Nach seinem mittleren Schulabschluss, entschied er sich, das Fachabitur nachzuholen. Erst mit dem Ziel Fotograf zu werden, entschied er sich jedoch im Anschluss eines Praktikums in einem Hort dafür, eine Ausbildung zum Erzieher anzufangen, die er im Sommer 2017 erfolgreich abschlossen hat. In diesem Hort fand er auch die Loop Station, die ihn letzten Endes dazu bewegt hat, seine eigene Musik zu schreiben.
Eine der ihn wohl prägendsten Erfahrungen ist eine Kanutour durch Schweden.
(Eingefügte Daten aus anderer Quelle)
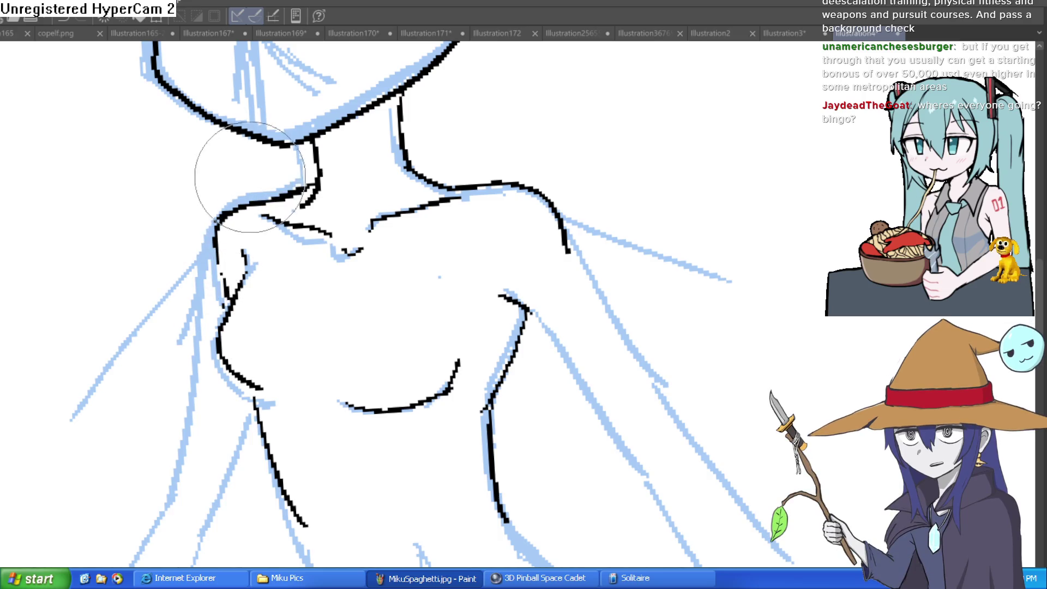
{"action": "scroll", "coordinate": [335, 153], "scroll_direction": "down", "scroll_amount": 5}
{"action": "mouse_move", "coordinate": [507, 155]}
{"action": "left_mouse_down"}
{"action": "mouse_move", "coordinate": [498, 208]}
{"action": "mouse_move", "coordinate": [480, 187]}
{"action": "mouse_move", "coordinate": [484, 218]}
{"action": "left_mouse_up"}
{"action": "scroll", "coordinate": [421, 217], "scroll_direction": "up", "scroll_amount": 4}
In einer Zeit, in welcher er an sich selbst zweifelte, brachte sie ihm Ruhe und Einsicht, das Schlechtes auch zum Leben dazugehört. Jocelyn glaubt an „das Gute im Menschen“ und erlebte dieses selbst hautnah als ihn ein Mann mit zwei Tüten aller Notwendigkeiten -von Kleidung bis Essen- ausstattete. Sein Koffer war stecken geblieben und nicht rechtzeitig zu seiner Reise in Schweden angekommen war. „Es ist wirklich eine tolle Geschichte, aber leider habe ich den Mann danach nie wiedergesehen.“ Dankbar war er aber zutiefst. 

 

Trotz der schon immer dagewesenen Leidenschaft für Musik, fängt Jocelyn erst Ende 2015 an als Singer/Songwriter seine eigenen Lieder zu schreiben. Grund dafür ist-wie bereits genannt- eine Loop Station, die eigentlich kein kommerzielles Musikinstrument ist, aber wer Ed Sheeran live gesehen hat, weiß was man damit machen kann. Er probiert sie durch Zufall aus und bekommt kurz darauf seine eigene geschenkt. Unzählige Stunden in der Dusche- die Akustik ist hier einfach besser- sind die Folge, in der er seine Beatboxing Melodien mit der Station aufeinander aufbaut und Texte schreibt.

 

Sein jetziges Ziel: der Weg. Und an seiner Stimme arbeiten. Bleiben will er dafür in der Hauptstadt. Einmal Berliner- immer Berliner.